Assignment: Your whole answer should be the number of lines in the material below that include the word "enquiries".
++++ Data supplied ++++
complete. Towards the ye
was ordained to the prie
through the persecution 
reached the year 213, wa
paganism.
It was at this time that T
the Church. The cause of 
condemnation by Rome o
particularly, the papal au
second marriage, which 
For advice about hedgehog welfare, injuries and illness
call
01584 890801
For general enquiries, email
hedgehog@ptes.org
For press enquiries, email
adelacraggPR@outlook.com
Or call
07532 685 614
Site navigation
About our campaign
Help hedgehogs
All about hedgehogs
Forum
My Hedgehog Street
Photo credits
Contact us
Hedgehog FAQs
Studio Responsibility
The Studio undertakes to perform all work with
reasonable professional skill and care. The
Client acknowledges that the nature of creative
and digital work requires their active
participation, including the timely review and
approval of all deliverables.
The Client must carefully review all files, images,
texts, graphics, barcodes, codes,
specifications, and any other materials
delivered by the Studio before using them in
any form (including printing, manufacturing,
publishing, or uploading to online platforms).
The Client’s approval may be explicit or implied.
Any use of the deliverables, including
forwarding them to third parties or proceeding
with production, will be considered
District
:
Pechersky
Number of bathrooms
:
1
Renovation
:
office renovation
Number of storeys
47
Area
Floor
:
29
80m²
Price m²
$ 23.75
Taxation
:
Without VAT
++++
++++ Data supplied ++++
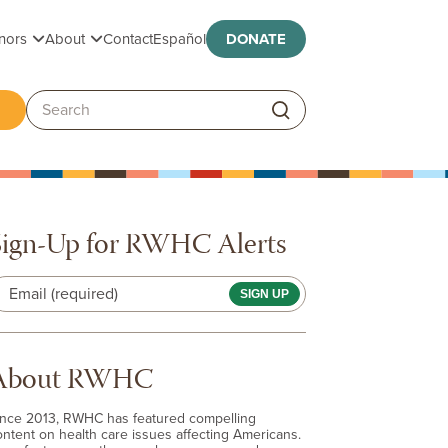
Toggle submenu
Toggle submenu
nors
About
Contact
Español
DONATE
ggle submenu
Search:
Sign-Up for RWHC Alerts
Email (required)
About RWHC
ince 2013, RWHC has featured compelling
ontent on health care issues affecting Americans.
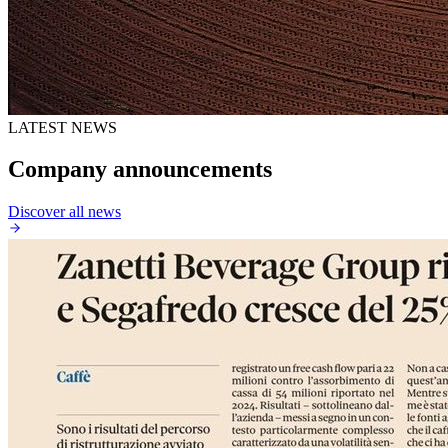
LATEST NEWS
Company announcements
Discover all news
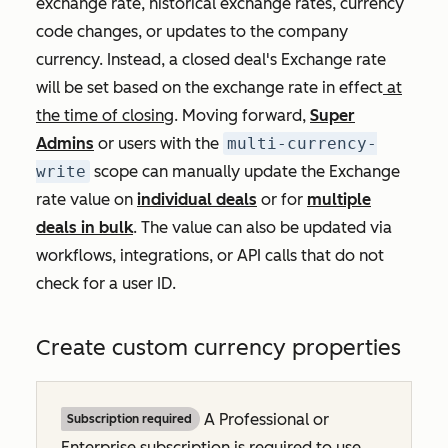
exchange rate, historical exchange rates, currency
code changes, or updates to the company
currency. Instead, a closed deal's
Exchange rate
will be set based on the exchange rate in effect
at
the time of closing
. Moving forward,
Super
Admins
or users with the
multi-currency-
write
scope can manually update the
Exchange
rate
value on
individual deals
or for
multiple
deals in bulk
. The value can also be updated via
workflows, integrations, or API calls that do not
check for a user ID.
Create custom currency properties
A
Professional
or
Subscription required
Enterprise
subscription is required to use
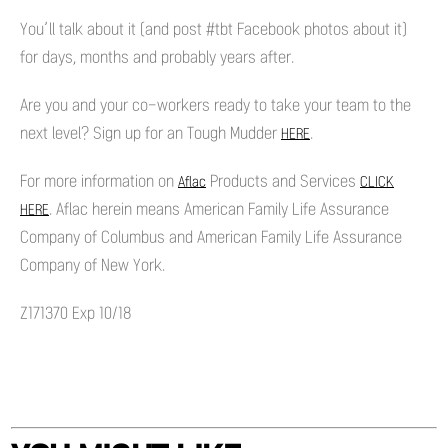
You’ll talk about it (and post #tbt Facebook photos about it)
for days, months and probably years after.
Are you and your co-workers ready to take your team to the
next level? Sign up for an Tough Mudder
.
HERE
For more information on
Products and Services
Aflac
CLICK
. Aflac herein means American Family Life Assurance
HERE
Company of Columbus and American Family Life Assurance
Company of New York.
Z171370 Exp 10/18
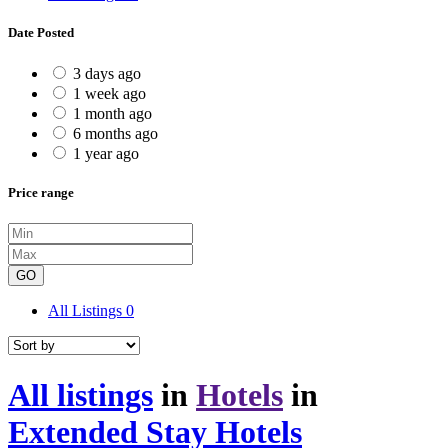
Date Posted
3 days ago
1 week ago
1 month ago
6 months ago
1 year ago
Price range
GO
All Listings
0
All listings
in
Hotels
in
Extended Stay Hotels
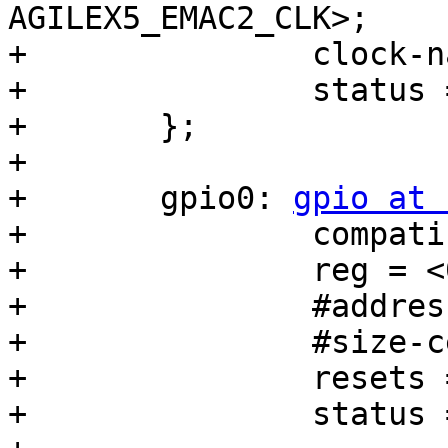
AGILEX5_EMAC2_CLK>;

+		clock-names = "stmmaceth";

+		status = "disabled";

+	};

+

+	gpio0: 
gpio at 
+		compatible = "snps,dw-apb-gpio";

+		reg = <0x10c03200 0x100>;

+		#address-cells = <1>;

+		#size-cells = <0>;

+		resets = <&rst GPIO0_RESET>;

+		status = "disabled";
++++
Task answer: 2